That the Amish have done so well puts a realistic base of possibility under the ideal of an independent citizenry as the proper goal of schooling. — John Taylor Gatto
This article is a summary of the Amish part of J.T. Gatto’s speech: “What Does ‘Educated’ Mean?” If you’ve got 90-minutes to spare, I highly recommend downloading the transcript and listening to the entire speech.
(Note: Rather than put everything in quotes, I’d prefer to make this article more readable by keeping John’s words in standard text. I have shortened and condensed John’s speech for quick reading but these are his ideas and words. I’m the beneficiary of John’s wisdom and experience while making them more accessible to other homeschooling parents who may be on the same path.)
The Lancaster Amish
The old order Amish are a group of 320,000+ well-mannered, prosperous, law-abiding people who came to America in the early 18th century with little more than the clothes on their back. Everybody’s heard about the Amish, but very few people know the astonishing details, and here they are.
- Virtually every adult Amisher has an independent livelihood as the owner of a farm or a business.
- There’s almost no crime in the community, no violence in the community, no alcoholism in the community, no divorce in the community, no drug taking. There’s a little bit of each of those things, but it’s so microscopic that when it happens, it makes the front page of newspapers because it just doesn’t happen.
- They accept no government help with health care, with old-age assistance, or with schooling after the eighth grade, and for most of the century not even that. They were compelled by the government to accept 1 through 8 schooling.
- The success rate of Amish in small business is 95% (the rate for non-Amish business is 15%.)
- All Amish children have a chance to take an expense-paid sabbatical year away from Amish life when they arrive at the verge of adulthood. The Amish don’t want someone in the community who doesn’t want to be there… and that is a principal reason that this group has grown 3,000 percent in the 20th century.
- Almost every group member, when interviewed by outside investigators, reports total satisfaction with their lives, whether they’re children or adults.

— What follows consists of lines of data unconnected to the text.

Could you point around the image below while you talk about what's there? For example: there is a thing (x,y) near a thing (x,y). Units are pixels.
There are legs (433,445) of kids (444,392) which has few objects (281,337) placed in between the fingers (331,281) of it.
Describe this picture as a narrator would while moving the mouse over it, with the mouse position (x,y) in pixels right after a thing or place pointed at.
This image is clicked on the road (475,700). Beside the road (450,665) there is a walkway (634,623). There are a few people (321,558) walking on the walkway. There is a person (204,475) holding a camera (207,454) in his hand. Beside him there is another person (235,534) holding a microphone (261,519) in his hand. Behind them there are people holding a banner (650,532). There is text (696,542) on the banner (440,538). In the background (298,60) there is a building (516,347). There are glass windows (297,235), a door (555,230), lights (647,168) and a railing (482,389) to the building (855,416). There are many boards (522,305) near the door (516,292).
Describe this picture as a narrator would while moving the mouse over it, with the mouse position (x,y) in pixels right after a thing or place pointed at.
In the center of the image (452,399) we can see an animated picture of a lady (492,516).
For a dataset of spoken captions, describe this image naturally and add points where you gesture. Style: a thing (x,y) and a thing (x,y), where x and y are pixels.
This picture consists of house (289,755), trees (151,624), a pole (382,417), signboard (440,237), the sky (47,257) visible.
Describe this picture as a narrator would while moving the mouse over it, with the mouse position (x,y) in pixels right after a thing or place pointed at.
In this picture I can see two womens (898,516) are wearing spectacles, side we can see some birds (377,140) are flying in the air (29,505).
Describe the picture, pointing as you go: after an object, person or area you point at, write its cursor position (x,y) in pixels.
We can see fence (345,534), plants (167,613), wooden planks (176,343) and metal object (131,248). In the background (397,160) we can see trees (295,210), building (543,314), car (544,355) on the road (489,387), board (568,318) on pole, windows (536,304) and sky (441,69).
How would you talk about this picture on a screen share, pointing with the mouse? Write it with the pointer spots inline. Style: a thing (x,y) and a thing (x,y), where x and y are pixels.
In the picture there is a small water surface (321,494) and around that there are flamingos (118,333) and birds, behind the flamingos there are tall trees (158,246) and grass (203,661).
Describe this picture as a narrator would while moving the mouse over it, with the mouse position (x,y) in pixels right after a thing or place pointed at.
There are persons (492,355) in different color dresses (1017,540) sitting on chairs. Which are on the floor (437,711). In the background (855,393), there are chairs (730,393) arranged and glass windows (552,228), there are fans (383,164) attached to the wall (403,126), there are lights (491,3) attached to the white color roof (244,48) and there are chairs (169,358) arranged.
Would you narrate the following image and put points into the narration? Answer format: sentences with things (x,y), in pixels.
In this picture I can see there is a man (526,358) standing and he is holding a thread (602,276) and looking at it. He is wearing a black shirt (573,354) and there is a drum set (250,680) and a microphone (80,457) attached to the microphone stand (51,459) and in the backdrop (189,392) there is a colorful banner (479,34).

They don’t have high school educations, they don’t have specialized training, they don’t use computers, they don’t use electricity, they don’t use automobiles, and they don’t have training in how to create a marketing plan.
And yet, the resources that have transferred over from the farm are these: an entrepreneurial spirit, a willingness to take risks, innovativeness, a strong work ethic, a cheap family labor pool, and high standards of craftsmanship.
The Amish Fought the Law and the Amish Won
You can figure out a lot of what an Amish believes in education is from the things they fought the government about and won.
When the Supreme Court ruled they had to go to school from 1st to 8th grade, they were prepared, in mass, to go to prison unless concessions were made, and they won these concessions.
- They demanded that any school be within walking distance of home, they would not allow their children to be carried on buses.
- They refused large schools where pupils are sorted into different compartments and assigned different teachers every year.
- They demanded that all school decisions had to be signed off by the parents.
- They demanded a maximum eight-month school year.
- They demanded the teachers who taught their children to be knowledgeable in, and sympathetic to, Amish values in rural ways. They refused to hand their children over to professional educators.
- They insisted their children be taught that wisdom and academic knowledge are two different things.
- They insisted that their kids have practical internships and apprenticeships supervised by the parents. They were prepared to go to jail and lose everything before they would surrender their children to any form of state indoctrination, called schooling, which would break up their families, their traditions, and their communities, and leave their children restless, trained to leap and jump but without purpose or direction not knowing where they would land.
An education to an Amish-er is being independent, living in a closed community, as a valuable neighbor, and living a godly life.
On the cusp of the 21st century where you and I are perched, it hardly seems possible for a definition of education like this to have survived and even thrived. Yet how can we explain the baffling Amish who do it their own way, in spite of expert advice, and have abundant prosperity and abundant happiness?
That the Amish have done so well puts a realistic base of possibility under the ideal of an independent citizenry as the proper goal of schooling. It’s something I hope you’ll think about.